If you are still stuck could you provide your Font file, and also your generated PDF. If the files are confidential you can submit using the ticket form on pdftron.com

alanoe · May 13, 2022, 12:58pm

It is actually tied to the Font, and whether the PDF Font is Simple (single byte encoding) or CID (multi-byte). You can call font.IsSimple at runtime to know which. CreateTextrun is for simple fonts, and CreateUnicodeTextRun is for CID fonts.

So the choice between CreateTextRun() and CreateUnicodeTextRun() is based on the font, not on the text content. Also, Font.Create() may return either a simple or composite font. Thanks for clarifying it.

What happens if you run our ElementBuilder sample? You see the correct text? What happens if you edit the ElementBuilder sample to load your “Inter” font?

Yes, I see the correct text and I was able to load my “Inter” font.

I changed my code to use CreateUnicodeTextRun() instead of CreateTextRun() and it worked.

It seems that Font.Create(pdf_doc, font_name, charset) loads the entire font charset if an empty string is passed as charset. I tried it and I was able to print English text, numbers and also some non-ASCII characters,

Some pending questions:

My code is currently using Font.CreateCIDTrueTypeFont(). Could I use Font.CreateTrueTypeFont() instead to create a simple font if I only want to use ASCII characters, even though the font has more than that?
Can OpenType fonts be loaded or only TrueType ones?
Will Font.Create(pdf_doc, font_name, <charset>) look for all fonts in the OS default fonts directory with that full name? Is the loaded character set the only difference between Font.CreateCIDTrueTypeFont(pdf_doc, “/usr/share/fonts/truetype/inter/Inter-Regular.ttf”) and Font.Create(pdf_doc, “Inter”, <charset>) in a Linux OS? What happens if there is more than one font with the same full name installed on the OS? Is the first one found used?
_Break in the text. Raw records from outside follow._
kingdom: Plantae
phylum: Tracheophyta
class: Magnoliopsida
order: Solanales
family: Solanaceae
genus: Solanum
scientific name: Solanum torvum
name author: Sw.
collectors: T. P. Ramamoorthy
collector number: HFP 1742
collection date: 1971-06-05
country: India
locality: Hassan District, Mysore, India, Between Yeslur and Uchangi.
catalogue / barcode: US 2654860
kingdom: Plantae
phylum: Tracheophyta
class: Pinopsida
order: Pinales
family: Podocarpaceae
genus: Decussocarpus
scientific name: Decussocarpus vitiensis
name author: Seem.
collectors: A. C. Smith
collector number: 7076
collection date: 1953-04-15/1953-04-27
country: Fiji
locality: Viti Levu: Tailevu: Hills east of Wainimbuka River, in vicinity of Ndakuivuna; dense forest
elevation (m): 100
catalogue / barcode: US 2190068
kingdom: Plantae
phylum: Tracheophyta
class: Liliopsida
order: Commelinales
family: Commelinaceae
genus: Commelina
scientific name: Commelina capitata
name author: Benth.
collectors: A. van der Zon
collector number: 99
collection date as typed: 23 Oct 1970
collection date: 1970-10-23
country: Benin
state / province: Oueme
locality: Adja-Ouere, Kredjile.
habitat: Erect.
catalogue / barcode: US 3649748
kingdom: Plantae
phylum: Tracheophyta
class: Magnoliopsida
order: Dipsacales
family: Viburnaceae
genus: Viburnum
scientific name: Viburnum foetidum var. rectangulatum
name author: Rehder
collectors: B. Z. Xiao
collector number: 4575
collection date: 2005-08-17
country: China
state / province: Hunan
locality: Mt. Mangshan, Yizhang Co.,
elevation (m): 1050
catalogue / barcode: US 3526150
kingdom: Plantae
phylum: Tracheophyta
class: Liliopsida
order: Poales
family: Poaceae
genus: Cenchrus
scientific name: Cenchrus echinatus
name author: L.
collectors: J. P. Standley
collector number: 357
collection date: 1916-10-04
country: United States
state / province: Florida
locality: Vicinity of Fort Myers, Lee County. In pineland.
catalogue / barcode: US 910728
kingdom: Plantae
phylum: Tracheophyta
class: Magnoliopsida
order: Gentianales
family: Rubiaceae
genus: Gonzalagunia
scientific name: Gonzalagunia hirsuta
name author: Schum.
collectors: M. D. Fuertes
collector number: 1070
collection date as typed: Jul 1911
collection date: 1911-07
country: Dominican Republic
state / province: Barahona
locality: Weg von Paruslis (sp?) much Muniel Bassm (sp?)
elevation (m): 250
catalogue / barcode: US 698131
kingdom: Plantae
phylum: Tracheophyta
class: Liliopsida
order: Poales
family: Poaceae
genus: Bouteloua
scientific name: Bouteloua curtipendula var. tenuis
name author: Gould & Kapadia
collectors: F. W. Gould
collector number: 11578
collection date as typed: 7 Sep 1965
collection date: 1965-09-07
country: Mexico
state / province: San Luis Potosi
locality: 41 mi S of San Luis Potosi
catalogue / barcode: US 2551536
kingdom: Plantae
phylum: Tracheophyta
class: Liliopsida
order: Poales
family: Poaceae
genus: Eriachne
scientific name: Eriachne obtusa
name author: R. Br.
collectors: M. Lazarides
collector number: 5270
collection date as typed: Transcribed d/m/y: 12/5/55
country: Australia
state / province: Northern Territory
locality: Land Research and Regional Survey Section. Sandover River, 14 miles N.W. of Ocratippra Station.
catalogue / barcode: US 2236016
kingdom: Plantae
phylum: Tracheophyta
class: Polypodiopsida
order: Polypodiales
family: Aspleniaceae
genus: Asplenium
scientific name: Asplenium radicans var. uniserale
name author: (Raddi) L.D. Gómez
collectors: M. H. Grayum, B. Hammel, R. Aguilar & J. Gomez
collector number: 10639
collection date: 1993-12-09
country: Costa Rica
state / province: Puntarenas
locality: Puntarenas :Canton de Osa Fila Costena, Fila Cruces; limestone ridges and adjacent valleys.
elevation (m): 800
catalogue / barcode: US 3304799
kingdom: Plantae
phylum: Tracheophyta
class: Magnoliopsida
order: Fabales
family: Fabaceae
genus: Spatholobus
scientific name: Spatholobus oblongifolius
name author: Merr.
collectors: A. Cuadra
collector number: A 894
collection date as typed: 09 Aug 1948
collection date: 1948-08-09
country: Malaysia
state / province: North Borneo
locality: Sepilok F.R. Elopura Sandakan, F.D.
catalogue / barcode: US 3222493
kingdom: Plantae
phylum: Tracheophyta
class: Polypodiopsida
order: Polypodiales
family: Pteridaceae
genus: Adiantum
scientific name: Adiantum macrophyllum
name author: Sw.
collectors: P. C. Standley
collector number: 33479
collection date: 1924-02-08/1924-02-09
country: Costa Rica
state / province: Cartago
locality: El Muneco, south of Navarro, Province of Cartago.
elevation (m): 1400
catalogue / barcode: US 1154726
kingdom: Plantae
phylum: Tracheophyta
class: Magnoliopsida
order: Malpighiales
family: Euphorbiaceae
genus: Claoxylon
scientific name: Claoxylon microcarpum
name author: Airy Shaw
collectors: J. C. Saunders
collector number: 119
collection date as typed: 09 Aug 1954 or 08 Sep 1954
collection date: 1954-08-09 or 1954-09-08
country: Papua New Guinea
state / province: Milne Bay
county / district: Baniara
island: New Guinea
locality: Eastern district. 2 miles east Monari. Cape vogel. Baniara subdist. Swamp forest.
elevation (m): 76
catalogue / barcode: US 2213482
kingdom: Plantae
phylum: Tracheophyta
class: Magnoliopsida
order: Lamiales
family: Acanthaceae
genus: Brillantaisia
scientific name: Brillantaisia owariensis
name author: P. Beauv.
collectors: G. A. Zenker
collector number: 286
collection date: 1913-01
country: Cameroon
Ryan · May 27, 2022, 7:20pm

Could I use Font.CreateTrueTypeFont() instead to create a simple font

Yes, see our ElementBuilder sample.

Can OpenType fonts be loaded or only TrueType ones?

Font.Create can open OpenType yes. Possibly CreateTrueType also works on OpenType yes.

Will Font.Create(pdf_doc, font_name, ) look for all fonts in the OS default fonts directory with that full name?

It will look for charset coverage, and then possibly at any other info that might be available/known, such as kerning/width etc. And name matching yes.

Perhaps it is best to focus on what you actually want to do.
What is your overall objective?
Why is using ElementBuilder important for you?
Why not convert from HTML, DOCX, or some other format, to PDF?